Tookad-Verfahren

Tookad - eine Alternative bei Niedrig-Risiko-Prostatakarzinom

Seit November 2018 gibt es in Düsseldorf eine neue, minimalinvasive Behandlung bei Prostatakrebs, die sog. Tookad-Methode. Das Besondere an der neuen Methode: Sie schont das Organ und dämmt den Prostatakrebs langfristig ein - ohne das Risiko der Inkontinenz und der Impotenz.

Chefarzt Prof. Dr. Johannes Maria Wolff und sein Team haben in der Paracelsus-Klinik Düsseldorf Anfang November die ersten Prostatakrebs-Patienten mit der neuen sog. Tookad-Methode behandelt. Tookad (hebräisch „Licht) ist ein neues Laserverfahren, mit dem Tumore in der Prostata so behandelt werden, dass sie absterben, ohne dabei das Organ zu schädigen. Zunächst „spickt“ der Arzt das Krebsgewebe der Prostata über den Damm mit winzigen Laserfasern. Über die Venen wird dem Patienten dann das lichtempfindliche Medikament Padeliporfin injiziert. An den Fasern entlang schickt er Laserlicht, das den Wirkstoff aktiviert. Das Medikament zerstört die Gefäße, schneidet die Blutzufuhr ab und lässt das Krebsgewebe absterben.

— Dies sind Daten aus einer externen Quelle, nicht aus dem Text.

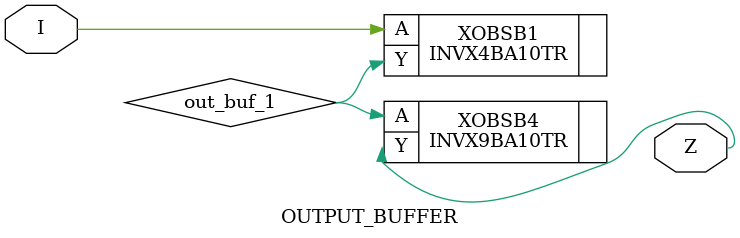
<source format=v>

module MAL_TOP(
//JTAG
	dig_out0_tdo_pad_o, 
	dig_in0_tms_pad_i, 
	dig_in1_tck_pad_i, 
	dig_in2_tdi_pad_i, 
//	dig_out4_jtag_gnd, 
//	dig_out5_jtag_vdd,

//SCAN
    dig_in3_scan_phi,
    dig_in4_scan_phi_bar,
    dig_in5_scan_data_in,
    dig_out1_scan_data_out,
    dig_in6_scan_load_chip,
    dig_in7_scan_load_chain,

//CLK_DIVIDER
//    dig_out2_RO,
    dig_out3_div_clk,
    dig_out4_sr_out,
//    dig_in8_rst_n
//from_scan_chip_rst_n
);

output	dig_out0_tdo_pad_o; 
input	dig_in0_tms_pad_i;
input	dig_in1_tck_pad_i; 
input	dig_in2_tdi_pad_i; 
//output	dig_out4_jtag_gnd; 
//output	dig_out5_jtag_vdd;

//SCAN
input    dig_in3_scan_phi;
input    dig_in4_scan_phi_bar;
input    dig_in5_scan_data_in;
output    dig_out1_scan_data_out;
input    dig_in6_scan_load_chip;
input    dig_in7_scan_load_chain;

//CLK_DIVIDER
//output    dig_out2_RO;
output    dig_out3_div_clk;

output	  dig_out4_sr_out;

//input	  from_scan_chip_rst_n;

wire  [1-1:0]  from_scan_RO_EN;
wire  [1-1:0]  from_scan_RO_CG_EN;
wire  [5-1:0]  from_scan_RO_SEL;
wire  [1-1:0]  scan_mem_sel;
wire  [1-1:0]  mem_use_scan;
wire  [1-1:0]  mem_trigger;
wire  [1-1:0]  mem_scan_reset_n;
wire  [15-1:0]  scan_addr;
wire  [32-1:0]  scan_d;
wire  [32-1:0]  scan_q;
wire  [1-1:0]  scan_wen_n;
wire  [1-1:0]  scan_cen_n;
wire  [3-1:0]  scan_EMA;
wire  [17-1:0]  sr;
wire  [32-1:0]  ex_insn;
wire  [32-1:0]  ex_pc;
wire  [1-1:0]  scan_reset;
wire		from_scan_chip_rst_n;
wire TO_PAD_sr_out;
wire TO_PAD_sr_out1;
reg TO_PAD_test_delay;


wire 	test_out0;
wire 	test_out1; 
wire	test_out2; 
wire[2:0] from_scan_test_en;
wire[1:0] from_scan_test_s0;
wire[1:0] from_scan_test_s1; 
wire[1:0] from_scan_test_s2; 
wire 	ana_test_bias;
wire[1:0] from_scan_test_en0;
wire[1:0] from_scan_test_en1; 
wire[1:0] from_scan_test_en2; 
wire	  from_scan_test_in0; 
wire	  from_scan_test_in0_metal; 
wire[1:0] from_scan_test_in1;
wire[1:0] from_scan_test_in2;

wire[6:0] from_scan_test1_duty;
wire[6:0] from_scan_test1_total;
wire[6:0] to_scan_test1_count;
wire	  from_scan_test1_rst_n;
wire	  from_scan_test1_sel;

orpsoc_top orpsoc( 
    TO_PAD_tdo_pad_o, FROM_PAD_tms_pad_i, FROM_PAD_tck_pad_i, FROM_PAD_tdi_pad_i, TO_PAD_jtag_gnd, TO_PAD_jtag_vdd,
  
    sys_clk_in_p, //sys_clk_in_n,

    from_scan_chip_rst_n,

    scan_mem_sel, mem_use_scan, mem_trigger, mem_scan_reset_n,
    scan_addr, scan_d, scan_wen_n, scan_cen_n,scan_q, scan_EMA, clk_scan, TO_PAD_sr_out, sr, ex_insn, ex_pc);


scan scan0 (
              // Inputs & outputs to the chip
	.from_scan_test_en(from_scan_test_en),
	.from_scan_test_s0(from_scan_test_s0),
	.from_scan_test_s1(from_scan_test_s1),
	.from_scan_test_s2(from_scan_test_s2),
	.from_scan_test_en0(from_scan_test_en0),
	.from_scan_test_en1(from_scan_test_en1),
	.from_scan_test_en2(from_scan_test_en2),
	.from_scan_test_in0(from_scan_test_in0),
	.from_scan_test_in1(from_scan_test_in1),
	.from_scan_test_in2(from_scan_test_in2),
        .from_scan_test1_duty(from_scan_test1_duty),
        .from_scan_test1_total(from_scan_test1_total),
        .from_scan_test1_rst_n(from_scan_test1_rst_n),
        .from_scan_test1_sel(from_scan_test1_sel),
        .to_scan_test1_count(to_scan_test1_count),
	.from_scan_div_sel(from_scan_div_sel),
	.from_scan_RO_EN(from_scan_RO_EN),
	.from_scan_RO_CG_EN(from_scan_RO_CG_EN),
	.from_scan_RO_SEL(from_scan_RO_SEL),
	.from_scan_chip_rst_n(from_scan_chip_rst_n),
	.scan_mem_sel(scan_mem_sel),
	.mem_use_scan(mem_use_scan),
	.mem_trigger(mem_trigger),
	.mem_scan_reset_n(mem_scan_reset_n),
	.scan_addr(scan_addr),
	.scan_d(scan_d),
	.scan_q(scan_q),
	.scan_wen_n(scan_wen_n),
	.scan_cen_n(scan_cen_n),
	.scan_EMA(scan_EMA),
	.sr(sr),
	.ex_insn(ex_insn),
	.ex_pc(ex_pc),
	.scan_reset(scan_reset),
	                
	// To the pads
	.scan_phi(FROM_PAD_scan_phi),
	.scan_phi_bar(FROM_PAD_scan_phi_bar),
	.scan_data_in(FROM_PAD_scan_data_in),
	.scan_data_out(TO_PAD_scan_data_out),
	.scan_load_chip(FROM_PAD_scan_load_chip),
	.scan_load_chain(FROM_PAD_scan_load_chain)  );


RO_Whole clk_gen0 (
	.OUT(clk_scan), 
	.OUT_CG(sys_clk_in_p),
	.OUT_DIV(TO_PAD_RO), 
	.EN(from_scan_RO_EN), 
	.CGEN(from_scan_RO_CG_EN), 
	.S(from_scan_RO_SEL));


//Testing_structure test0 ();
Delay_Meas_ALL test_structure(
.OUT0(test_out0),
.OUT1(test_out1), 
.OUT2(test_out2), 
.EN(from_scan_test_en),
.S0(from_scan_test_s0),
.S1(from_scan_test_s1), 
.S2(from_scan_test_s2), 
.Stress_Bias(ana_test_bias), 
.Stress_EN0(from_scan_test_en0),
.Stress_EN1(from_scan_test_en1), 
.Stress_EN2(from_scan_test_en2), 
.Stress_IN0(from_scan_test_in0), 
.Stress_IN0_metal(clk_scan), 
.Stress_IN1(from_scan_test_in1), 
.Stress_IN2(from_scan_test_in2)
);


PG test1( 
.clk(clk_scan), 
.rst_n(from_scan_test1_rst_n), 
.duty(from_scan_test1_duty), 
.total(from_scan_test1_total), 
.sel(from_scan_test1_sel), 
.count_pattern(to_scan_test1_count)
);


OUTPUT_BUFFER outbuffer1 (.I(TO_PAD_scan_data_out), .Z(TO_PAD_scan_data_out1));
OUTPUT_BUFFER outbuffer2 (.I(TO_PAD_sr_out), .Z(TO_PAD_sr_out1));
OUTPUT_BUFFER outbuffer3 (.I(TO_PAD_div_clk), .Z(TO_PAD_div_clk1));

always @ (*)
case (from_scan_test_en)
3'b001: TO_PAD_test_delay = test_out0;
3'b010: TO_PAD_test_delay = test_out1;
3'b100: TO_PAD_test_delay = test_out2;
default: TO_PAD_test_delay = test_out0;
endcase

assign TO_PAD_div_clk=from_scan_div_sel?TO_PAD_test_delay:TO_PAD_RO;


PDUW0812SCDG PAD_u0_digin  (.C(FROM_PAD_tms_pad_i), .PAD(dig_in0_tms_pad_i), .DS(1'b1), .OEN(1'b1), .I(), .PE(1'b0), .IE(1'b1));
PDUW0812SCDG PAD_u1_digin  (.C(FROM_PAD_tck_pad_i), .PAD(dig_in1_tck_pad_i), .DS(1'b1), .OEN(1'b1), .I(), .PE(1'b0), .IE(1'b1));
PDUW0812SCDG PAD_u2_digin  (.C(FROM_PAD_tdi_pad_i), .PAD(dig_in2_tdi_pad_i), .DS(1'b1), .OEN(1'b1), .I(), .PE(1'b0), .IE(1'b1));
PDUW0812SCDG PAD_u3_digin  (.C(FROM_PAD_scan_phi), .PAD(dig_in3_scan_phi), .DS(1'b1), .OEN(1'b1), .I(), .PE(1'b0), .IE(1'b1));
PDUW0812SCDG PAD_u4_digin  (.C(FROM_PAD_scan_phi_bar), .PAD(dig_in4_scan_phi_bar), .DS(1'b1), .OEN(1'b1), .I(), .PE(1'b0), .IE(1'b1));
PDUW0812SCDG PAD_u5_digin  (.C(FROM_PAD_scan_data_in), .PAD(dig_in5_scan_data_in), .DS(1'b1), .OEN(1'b1), .I(), .PE(1'b0), .IE(1'b1));
PDUW0812SCDG PAD_u6_digin  (.C(FROM_PAD_scan_load_chip), .PAD(dig_in6_scan_load_chip), .DS(1'b1), .OEN(1'b1), .I(), .PE(1'b0), .IE(1'b1));
PDUW0812SCDG PAD_u7_digin  (.C(FROM_PAD_scan_load_chain), .PAD(dig_in7_scan_load_chain), .DS(1'b1), .OEN(1'b1), .I(), .PE(1'b0), .IE(1'b1));

//PDUW0812SCDG PAD_u1_digin[4:0]  (.C(FROM_PAD_SEL), .PAD(dig_in1_SEL), .DS(1'b1), .OEN(1'b1), .I(), .PE(1'b0), .IE(1'b1));
//PDUW0812SCDG PAD_u2_digin[2:0]  (.C(FROM_PAD_lfsr_SEL), .PAD(dig_in2_lfsr_SEL), .DS(1'b1), .OEN(1'b1), .I(), .PE(1'b0), .IE(1'b1));
//PDUW0812SCDG PAD_u3_digin  (.C(FROM_PAD_always), .PAD(dig_in3_always), .DS(1'b1), .OEN(1'b1), .I(), .PE(1'b0), .IE(1'b1));

PDUW0812SCDG PAD_u0_digout  (.C(), .PAD(dig_out0_tdo_pad_o), .DS(1'b1), .OEN(1'b0), .I(TO_PAD_tdo_pad_o), .PE(1'b0), .IE(1'b0));
PDUW0812SCDG PAD_u1_digout  (.C(), .PAD(dig_out1_scan_data_out), .DS(1'b1), .OEN(1'b0), .I(TO_PAD_scan_data_out1), .PE(1'b0), .IE(1'b0));
//PDUW0812SCDG PAD_u2_digout  (.C(), .PAD(dig_out2_RO), .DS(1'b1), .OEN(1'b0), .I(TO_PAD_RO), .PE(1'b0), .IE(1'b0));
PDUW0812SCDG PAD_u3_digout  (.C(), .PAD(dig_out3_div_clk), .DS(1'b1), .OEN(1'b0), .I(TO_PAD_div_clk1), .PE(1'b0), .IE(1'b0));
PDUW0812SCDG PAD_u4_digout  (.C(), .PAD(dig_out4_sr_out), .DS(1'b1), .OEN(1'b0), .I(TO_PAD_sr_out1), .PE(1'b0), .IE(1'b0));

PVDD1CDG PAD_POWER_VDD1 ();
PVSS1CDG PAD_POWER_VSS1 ();
PVDD2ANA PAD_POWER_VDD2 ();
PVSS2ANA PAD_POWER_AVSS ();
PVDD2ANA PAD_POWER_AVDD ();
PVDD2ANA PAD_ANA1 (.AVDD(ana_test_bias));

PVDD2POC PAD_POWER_DVDD1 ();
PVSS2CDG PAD_POWER_DVSS1 ();

endmodule


module OUTPUT_BUFFER (I, Z);
input I;
output Z;

INVX4BA10TR   XOBSB1 (.A(I), .Y(out_buf_1) );
INVX9BA10TR   XOBSB4 (.A(out_buf_1), .Y(Z) );
endmodule




</source>
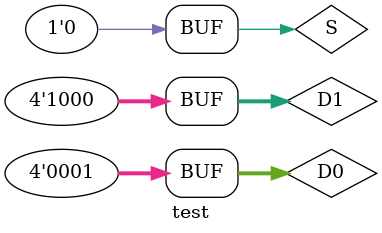
<source format=v>
module Mux_D (output reg [3:0] Out_D, input [3:0] In_D0, In_D1, input S_D);
    always @ (S_D)
    begin
        case (S_D)
        1'b0:  Out_D = In_D0;
        1'b1:  Out_D = In_D1;
        endcase
    end
endmodule

module test;
    reg [3:0] D0, D1;
    reg S;
    wire [3:0] Y;
    Mux_D multiplexer (Y, D0, D1, S);
    initial begin
        D0 = 4'b0001;
        D1 = 4'b1000;
        S = 1'b0;
    end
    initial begin
        $display (" S  Y ");
        $monitor (" %b %b ", S, Y);
    end
endmodule
</source>
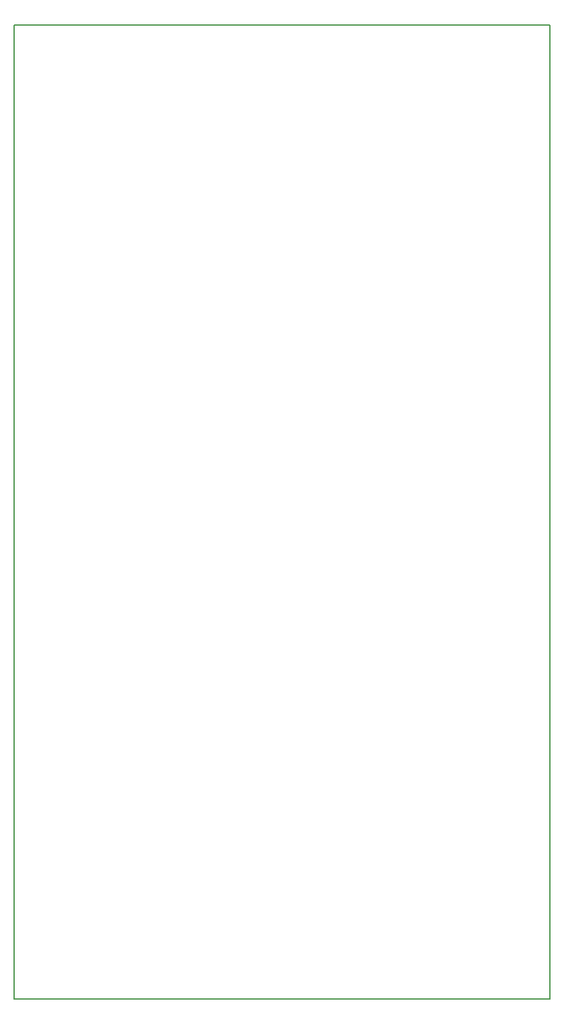
<source format=gko>
G04 Layer_Color=16711935*
%FSLAX44Y44*%
%MOMM*%
G71*
G01*
G75*
%ADD13C,0.2000*%
D13*
X693000Y955000D02*
X1401000D01*
Y2240000D01*
X693000D01*
Y955000D01*
M02*

</source>
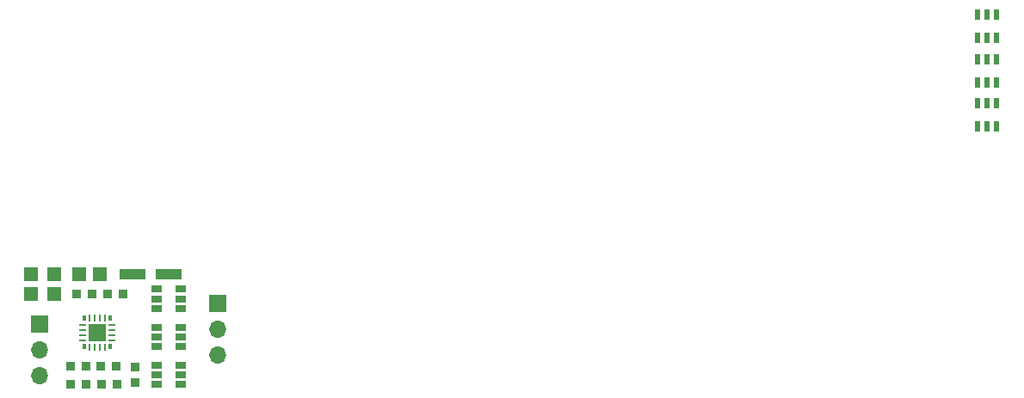
<source format=gts>
G04 #@! TF.GenerationSoftware,KiCad,Pcbnew,8.0.7-8.0.7-0~ubuntu22.04.1*
G04 #@! TF.CreationDate,2025-01-18T20:22:17+01:00*
G04 #@! TF.ProjectId,pinchito_uesc,70696e63-6869-4746-9f5f-756573632e6b,rev?*
G04 #@! TF.SameCoordinates,Original*
G04 #@! TF.FileFunction,Soldermask,Top*
G04 #@! TF.FilePolarity,Negative*
%FSLAX46Y46*%
G04 Gerber Fmt 4.6, Leading zero omitted, Abs format (unit mm)*
G04 Created by KiCad (PCBNEW 8.0.7-8.0.7-0~ubuntu22.04.1) date 2025-01-18 20:22:17*
%MOMM*%
%LPD*%
G01*
G04 APERTURE LIST*
%ADD10R,1.350000X1.410000*%
%ADD11R,0.810000X0.860000*%
%ADD12R,0.530000X1.070000*%
%ADD13R,0.340000X0.500000*%
%ADD14R,0.250000X0.700000*%
%ADD15R,0.700000X0.250000*%
%ADD16R,1.700000X1.700000*%
%ADD17O,1.700000X1.700000*%
%ADD18R,2.500000X1.000000*%
%ADD19R,0.860000X0.810000*%
%ADD20R,1.000000X0.700000*%
%ADD21R,1.410000X1.350000*%
G04 APERTURE END LIST*
D10*
G04 #@! TO.C,C1*
X1200000Y-1200000D03*
X1200000Y-3200000D03*
G04 #@! TD*
D11*
G04 #@! TO.C,R5*
X8050000Y-10300000D03*
X9550000Y-10300000D03*
G04 #@! TD*
D12*
G04 #@! TO.C,Q5*
X94300000Y17670000D03*
X95250000Y17670000D03*
X96200000Y17670000D03*
X96200000Y19970000D03*
X95250000Y19970000D03*
X94300000Y19970000D03*
G04 #@! TD*
D10*
G04 #@! TO.C,C2*
X3450000Y-1200000D03*
X3450000Y-3200000D03*
G04 #@! TD*
D13*
G04 #@! TO.C,U1*
X6450000Y-8330000D03*
D14*
X6950000Y-8400000D03*
X7450000Y-8400000D03*
X7950000Y-8400000D03*
X8450000Y-8400000D03*
D13*
X8950000Y-8330000D03*
D15*
X9150000Y-7700000D03*
X9150000Y-7200000D03*
X9150000Y-6700000D03*
X9150000Y-6200000D03*
D13*
X8950000Y-5570000D03*
D14*
X8450000Y-5500000D03*
X7950000Y-5500000D03*
X7450000Y-5500000D03*
X6950000Y-5500000D03*
D13*
X6450000Y-5570000D03*
D15*
X6250000Y-6200000D03*
X6250000Y-6700000D03*
X6250000Y-7200000D03*
X6250000Y-7700000D03*
D16*
X7700000Y-6950000D03*
G04 #@! TD*
G04 #@! TO.C,J2*
X2032000Y-6111000D03*
D17*
X2032000Y-8651000D03*
X2032000Y-11191000D03*
G04 #@! TD*
D11*
G04 #@! TO.C,R3*
X8100000Y-12050000D03*
X9600000Y-12050000D03*
G04 #@! TD*
D16*
G04 #@! TO.C,J1*
X19558000Y-4064000D03*
D17*
X19558000Y-6604000D03*
X19558000Y-9144000D03*
G04 #@! TD*
D11*
G04 #@! TO.C,R6*
X8700000Y-3200000D03*
X10200000Y-3200000D03*
G04 #@! TD*
D18*
G04 #@! TO.C,TP2*
X11200000Y-1200000D03*
G04 #@! TD*
D19*
G04 #@! TO.C,R8*
X11400000Y-10350000D03*
X11400000Y-11850000D03*
G04 #@! TD*
D11*
G04 #@! TO.C,R4*
X5100000Y-10300000D03*
X6600000Y-10300000D03*
G04 #@! TD*
D12*
G04 #@! TO.C,Q4*
X94300000Y22040000D03*
X95250000Y22040000D03*
X96200000Y22040000D03*
X96200000Y24340000D03*
X95250000Y24340000D03*
X94300000Y24340000D03*
G04 #@! TD*
D20*
G04 #@! TO.C,Q2*
X13500000Y-6450000D03*
X13500000Y-7400000D03*
X13500000Y-8350000D03*
X15900000Y-8350000D03*
X15900000Y-7400000D03*
X15900000Y-6450000D03*
G04 #@! TD*
G04 #@! TO.C,Q3*
X13500000Y-10200000D03*
X13500000Y-11150000D03*
X13500000Y-12100000D03*
X15900000Y-12100000D03*
X15900000Y-11150000D03*
X15900000Y-10200000D03*
G04 #@! TD*
D18*
G04 #@! TO.C,TP1*
X14700000Y-1200000D03*
G04 #@! TD*
D21*
G04 #@! TO.C,C3*
X5950000Y-1200000D03*
X7950000Y-1200000D03*
G04 #@! TD*
D20*
G04 #@! TO.C,Q1*
X13500000Y-2700000D03*
X13500000Y-3650000D03*
X13500000Y-4600000D03*
X15900000Y-4600000D03*
X15900000Y-3650000D03*
X15900000Y-2700000D03*
G04 #@! TD*
D12*
G04 #@! TO.C,Q6*
X94300000Y13300000D03*
X95250000Y13300000D03*
X96200000Y13300000D03*
X96200000Y15600000D03*
X95250000Y15600000D03*
X94300000Y15600000D03*
G04 #@! TD*
D11*
G04 #@! TO.C,R2*
X5100000Y-12050000D03*
X6600000Y-12050000D03*
G04 #@! TD*
G04 #@! TO.C,R1*
X5700000Y-3200000D03*
X7200000Y-3200000D03*
G04 #@! TD*
M02*

</source>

Die Operation dauert etwa anderthalb Stunden, die Laserbehandlung selbst rund 20 Minuten. Nach drei Tagen kann der Patient in der Regel entlassen werden, nachdem er 24 Stunden nach der Behandlung konsequent darauf achten musste, sich nicht in direktem Sonnenlicht zu bewegen. die Behandlung hat wenig Nebenwirkungen, neun bis zwölf Monate nach der minimalinvasiven OP wird mittels einer Biopsie das Behandlungsergebnis überprüft. 

Die Heilungschancen bei einem lokal begrenzten Prostatakarzinom liegen sehr hoch. Zumal jetzt der Tumor noch gezielter zerstört werden kann, das Organ selber aber erhalten bleibt. Dieser schonende dritte Weg stellt eine Alternative für all jene dar, die das Warten auf die nächste Biopsie zermürbt hat. Vor allem die zahlreichen Patienten mit einem sog. Niedrig-Risiko-Prostatakarzinom haben damit eine echte Alternative zu den bisherigen Behandlungsmöglichkeiten. Männer, die die Diagnose „Prostatakrebs mit geringem Risiko“ erhielten, hatten bisher die Möglichkeit, sich für das „aktive Abwarten“ zu entscheiden: Alle drei Monate wurden sie kontrolliert und nach sechs bis neun Monaten wurde erneut eine Biopsie durchgeführt. Nichts tun zu können, abzuwarten trotz Krebsdiagnose, ist für viele Menschen eine seelische Belastung. Die neue Therapie wurde 2016 in Israel entwickelt, in Deutschland wurde sie im Rahmen einer europäischen Studie u.a. an der Uniklinik Dresden bestätigt. Die urologische Düsseldorfer Fachklinik ist die erste in NRW, die das neue, schonende Verfahren anbietet. Prostatakrebs ist nach wie vor die häufigste Krebserkrankung des Mannes, jährlich erkranken rund 57.000 Männer neu daran.